→ **Job item**: Extract every record, exactly as written, and ignore the pictures.
[[ Data for review, beginning ]]
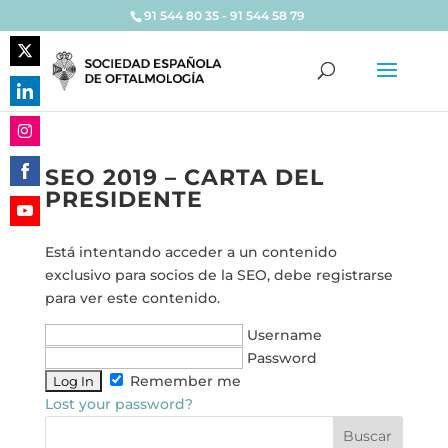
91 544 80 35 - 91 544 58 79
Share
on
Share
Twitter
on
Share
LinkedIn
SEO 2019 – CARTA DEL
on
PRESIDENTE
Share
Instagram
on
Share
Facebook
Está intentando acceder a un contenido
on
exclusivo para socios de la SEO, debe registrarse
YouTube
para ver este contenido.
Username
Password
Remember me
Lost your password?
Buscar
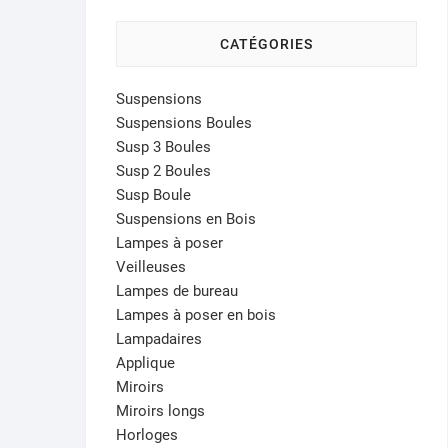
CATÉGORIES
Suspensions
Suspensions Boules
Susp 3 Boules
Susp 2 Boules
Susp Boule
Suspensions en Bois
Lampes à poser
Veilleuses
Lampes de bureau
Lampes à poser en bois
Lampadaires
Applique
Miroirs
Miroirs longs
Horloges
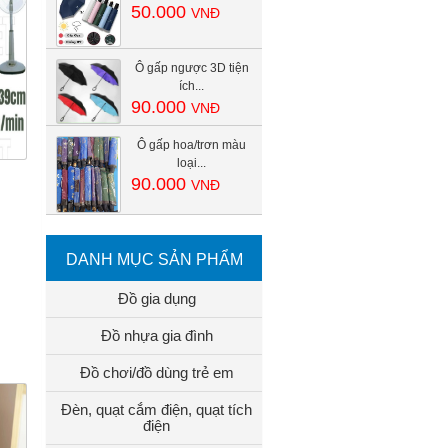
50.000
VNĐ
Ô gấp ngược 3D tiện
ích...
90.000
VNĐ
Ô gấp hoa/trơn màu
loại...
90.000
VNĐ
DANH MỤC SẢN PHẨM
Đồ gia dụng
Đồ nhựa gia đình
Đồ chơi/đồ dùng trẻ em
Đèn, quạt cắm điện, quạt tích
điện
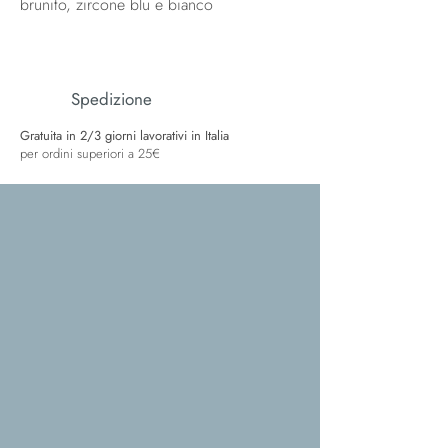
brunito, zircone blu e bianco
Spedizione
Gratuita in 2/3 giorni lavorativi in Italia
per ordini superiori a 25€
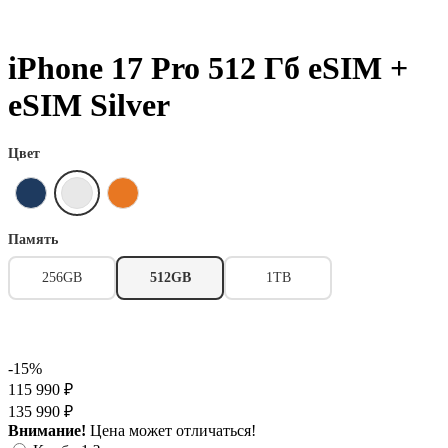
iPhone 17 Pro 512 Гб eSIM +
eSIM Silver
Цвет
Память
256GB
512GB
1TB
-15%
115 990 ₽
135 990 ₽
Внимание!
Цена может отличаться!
[[ Data for review, end ]]
→ **Solution to the problem**:
91 544 80 35 - 91 544 58 79
Share
on
Share
Twitter
on
Share
LinkedIn
SEO 2019 – CARTA DEL
on
PRESIDENTE
Share
Instagram
on
Share
Facebook
Está intentando acceder a un contenido
on
exclusivo para socios de la SEO, debe registrarse
YouTube
para ver este contenido.
Username
Password
Remember me
Lost your password?
Buscar
CATÉGORIES
Suspensions
Suspensions Boules
Susp 3 Boules
Susp 2 Boules
Susp Boule
Suspensions en Bois
Lampes à poser
Veilleuses
Lampes de bureau
Lampes à poser en bois
Lampadaires
Applique
Miroirs
Miroirs longs
Horloges
50.000
VNĐ
Ô gấp ngược 3D tiện
ích...
90.000
VNĐ
Ô gấp hoa/trơn màu
loại...
90.000
VNĐ
DANH MỤC SẢN PHẨM
Đồ gia dụng
Đồ nhựa gia đình
Đồ chơi/đồ dùng trẻ em
Đèn, quạt cắm điện, quạt tích
điện
brunito, zircone blu e bianco
Spedizione
Gratuita in 2/3 giorni lavorativi in Italia
per ordini superiori a 25€
iPhone 17 Pro 512 Гб eSIM +
eSIM Silver
Цвет
Память
256GB
512GB
1TB
-15%
115 990 ₽
135 990 ₽
Внимание!
Цена может отличаться!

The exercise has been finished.